New HHS Rules Define Producer Role in Health Exchange

NU Online News Service, March 13, 12:57 p.m. EDT

WASHINGTON—Health exchange regulations finalized by the Obama administration Monday envision allowing agents, brokers and private companies, to sell coverage on the exchange to individuals and employers through privately-run websites.

In a report issued by Beth Mantz-Steindecker, John J. Leppard and Ira S. Loss of Washington Analysis, a Washington think tank for buy-side security analysts and brokers, they say the rules provide great flexibility to the states to carve out a key role for agents and brokers.

The provisions related to the private market were stipulated on an interim final basis, the analysts say, meaning that the federal Department of Health and Human Services (HHS) will review public comments and then determine whether to finalize them, alter them, or remove them.

However, they add it is unlikely that private companies will be permitted to assess consumer eligibility for premium subsidies, cost-sharing arrangements, or other affordability programs.

“Compensation mechanisms for these entities will be determined by the state,” the analysts say.

The analysts went on to say that with Republicans currently in control of the majority of state governments, and with most Democratically-controlled states placing an emphasis on initial insurer participation rather than restrictive control, “we think that this rule sets the framework for more market-driven exchanges than some have feared.”

The analysts’ comments were supported by officials of the National Association of Insurance and Investment Advisors.

Robert Miller, NAIFA president, says that while NAIFA staff is still analyzing the 644-page document, “we are encouraged by the consistent recognition for the role of the agent and broker.”

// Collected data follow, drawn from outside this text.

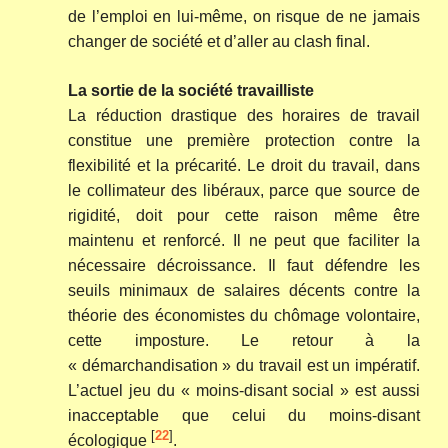
de l’emploi en lui-même, on risque de ne jamais
changer de société et d’aller au clash final.
La sortie de la société travailliste
La réduction drastique des horaires de travail
constitue une première protection contre la
flexibilité et la précarité. Le droit du travail, dans
le collimateur des libéraux, parce que source de
rigidité, doit pour cette raison même être
maintenu et renforcé. Il ne peut que faciliter la
nécessaire décroissance. Il faut défendre les
seuils minimaux de salaires décents contre la
théorie des économistes du chômage volontaire,
cette imposture. Le retour à la
« démarchandisation » du travail est un impératif.
L’actuel jeu du « moins-disant social » est aussi
inacceptable que celui du moins-disant
[
22
]
écologique
.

He says, “We believe the interim final rule which permits agents, brokers and private companies, to sell coverage on the exchange to individuals and employers should be finalized.

“State flexibility may result in more market-driven exchanges,” he notes.

Officials of the National Association of Health Underwriters, whose members will be most directly affected by the exchanges, say they are still evaluating the rules for their impact on its members.

They did caution that the regulation merely provides a regulatory floor, and that states are free to enact conditions of participation above and beyond those outlined by HHS.

“This could include limitations on the number of insurers permitted to offer plans via the exchange or even an active exchange model whereby exchanges “negotiate” premiums,” say the WashingtonAnalysis authors in their report. “Still, the emphasis at this point remains on participation.”

Other sources say some of the functions that will be the responsibilities of the states include certifying qualified health plans; operating a website for comparing plans; running a toll-free hotline for consumer support; providing grants to "navigators" to assist consumers; determining eligibility of consumers; and helping consumers enroll.  

Other sources note that certain elements of the plan will disappoint insurers and consumers.

PoliticoPro, for example, says, “Insurers, wanted less discretion for states—they wanted HHS to prevent exchanges from imposing requirements on plans in the exchanges beyond what is included in the health care reform law.”

Another concern cited by PoliticoPro was that consumer groups wanted fewer insurers on the exchange board, but up to half of a board can represent insurers, the rules say.

However, the final rule, which goes into effect in 60 days, mandates that representatives of insurance issuers, agents, brokers, or others licensed to sell insurance may not constitute the majority of an exchange board.

Furthermore, at least one voting member of the board must be a designated consumer advocate.

The analysts say that states will be given broad discretion in devising methods to ensure that their exchange is financially able to perform all of its required functions. 

“This will likely include some manner of user fees or assessments on participating issuers,” say the analysts.

“While HHS encourages states to study the impact of various funding arrangements on risk selection, insurer participation, and provider contracting, the ultimate determination will be left up to the state,” they say.